Advertisement by the Moss Photo-Engraving Company. Courtesy of the Library of Congress.

====Actinic Engraving Company====
The Actinic Engraving Company was formed in 1871 in New York City. Michael George Duignan, who was one of Moss' first backers, had published a massive work of a quarter million words in 1862, entitled Positive Facts without a Shadow of Doubt, which showed him to be an eccentric visionary with theories ranging from religion to philosophy to international affairs. One chapter of his book was—perhaps facetiously—titled "The Art of Tormenting a Wife".

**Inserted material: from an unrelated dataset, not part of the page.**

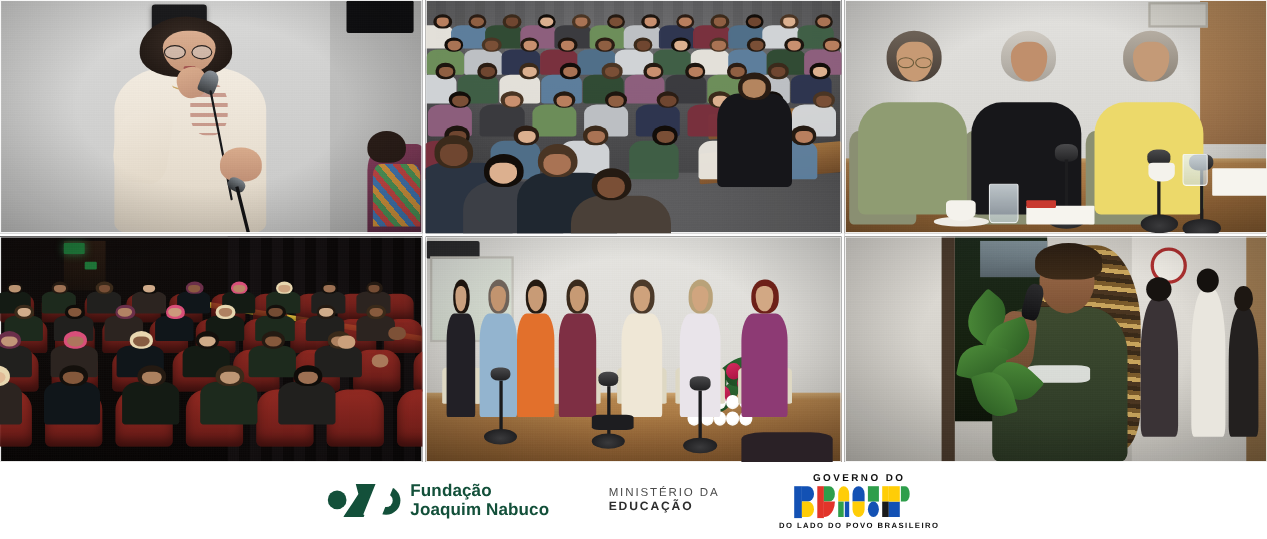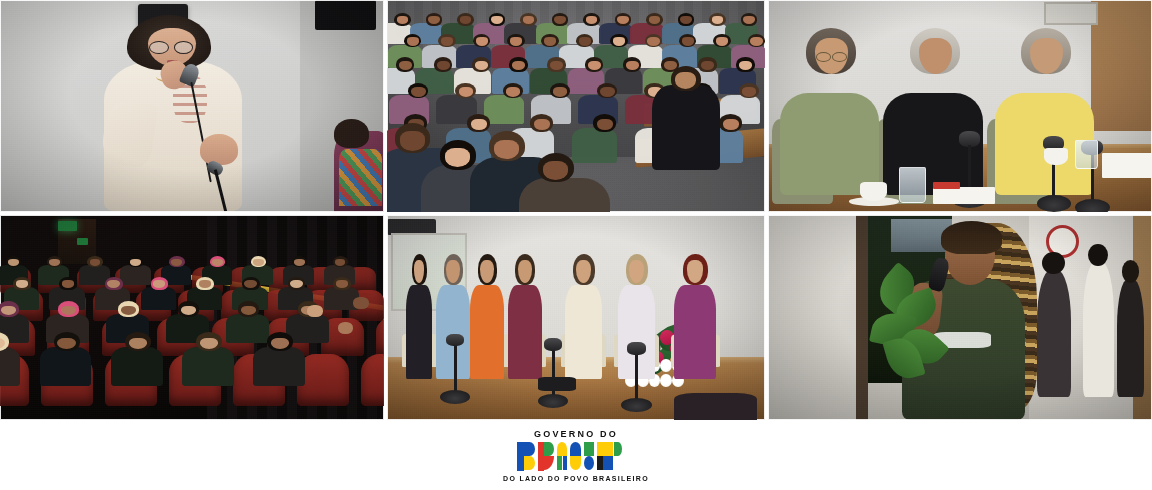"Fundação" div.fundaj { html: none -> <div> <div> <div></div> <div></div> <div></div> <div></div> </div> <div> <div>Fundação</div> <div>Joaquim Nabuco</div> </div> </div> }
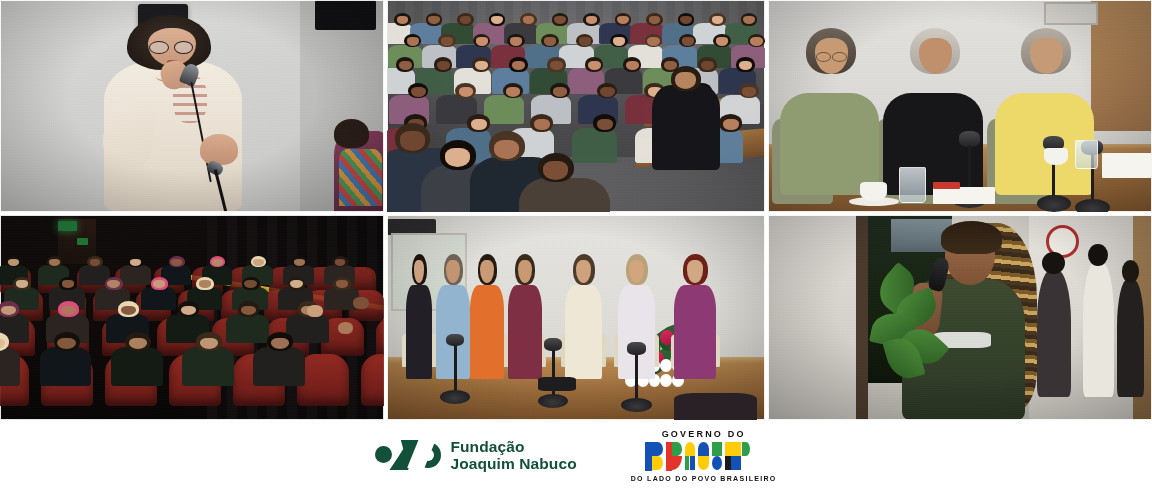"MINISTÉRIO DA" div.mec { html: none -> <div> <div>MINISTÉRIO DA</div> <div>EDUCAÇÃO</div> </div> }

Duignan urged the Actinic Company to make its national debut by publishing the first photo-engraved copy of the American Declaration of Independence. Facsimiles of the Declaration of Independence had been popular from the 1820s until the 1850s and the outbreak of the Civil War. One in eight American families had a Declaration framed on the wall of their homes. The most famous facsimiles were produced by two competing entrepreneurs, John Binns and Benjamin Tyler.

Duignan obtained the John Binns facsimile of an ornamental Declaration of Independence, published in 1819, and gave it to Moss to be photo-engraved. Duignan deleted John Binns' name from the original dedication which appears at the bottom of the document and inserted his own name. He also deleted Binns' notice of copyright: "Entered according to Act of Congress the 4th of November 1818 by John Binns of the State of Pennsylvania." Thus, Duignan falsely filed for a copyright in his own name and the copyright was granted.

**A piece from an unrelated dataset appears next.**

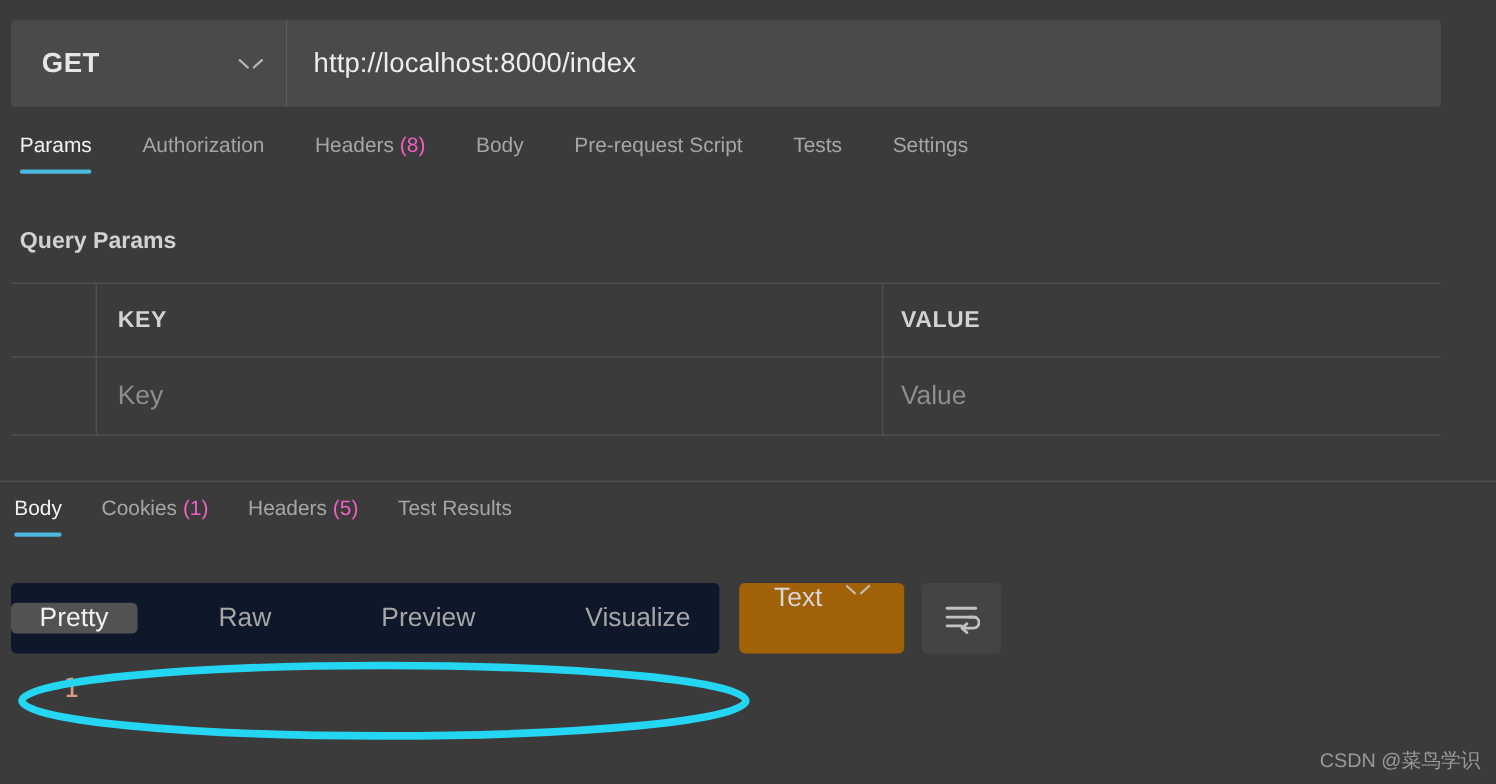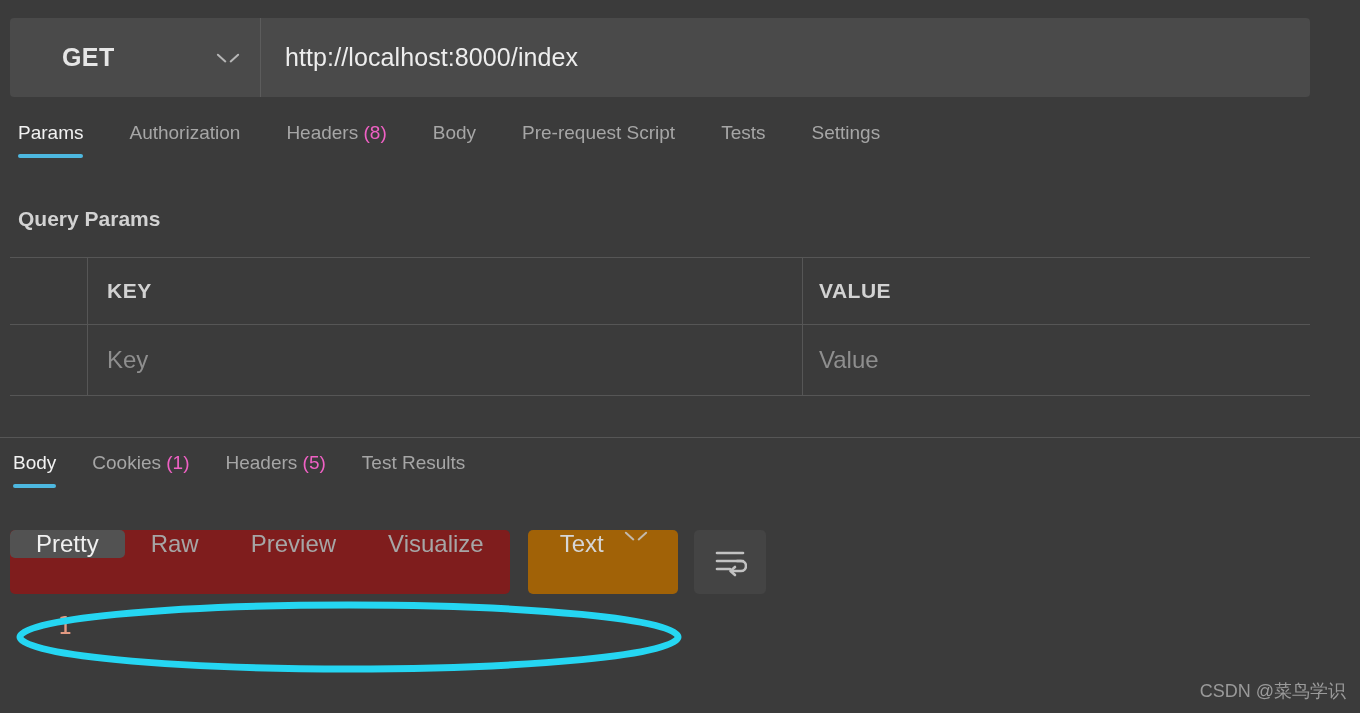"GET" .method-label { margin-left: 24px -> none }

In June 1872, two months later, Moss dissolved the Actinic Engraving Company and started over without Duignan. Moss later claimed rights to the improved photo-engraving process he developed in May 1872 but he made no mention of the facsimile of the Declaration of Independence he created during that period.

====Moss Photo-Engraving Company====
Moss found a more amenable investor and in 1873 founded the Moss Photo-Engraving Company. Scientific American and Puck and other periodicals gave him contracts that paved the way for success. He invented new machinery and techniques to speed up the process of photo-engraving.

By the early 1880s, according to Lossing, his 200 employees were annually turning out an amount of work that would have required at least 2,000 wood engravers. Moss photo-engraved original work, but a large part of his business consisted of reproducing woodcut and lithographic prints for mass production.

Thanks to Moss, America became the leader in the world for mass-producing periodicals and books that contained actual photographs instead of wood-engraved drawings.

====Moss Engraving Company====
Desiring to be, finally, the sole master of his own company and inventions, Moss left the Photo-Engraving Company in 1880 and established the Moss Engraving Company, which was also a success. He died twelve years later.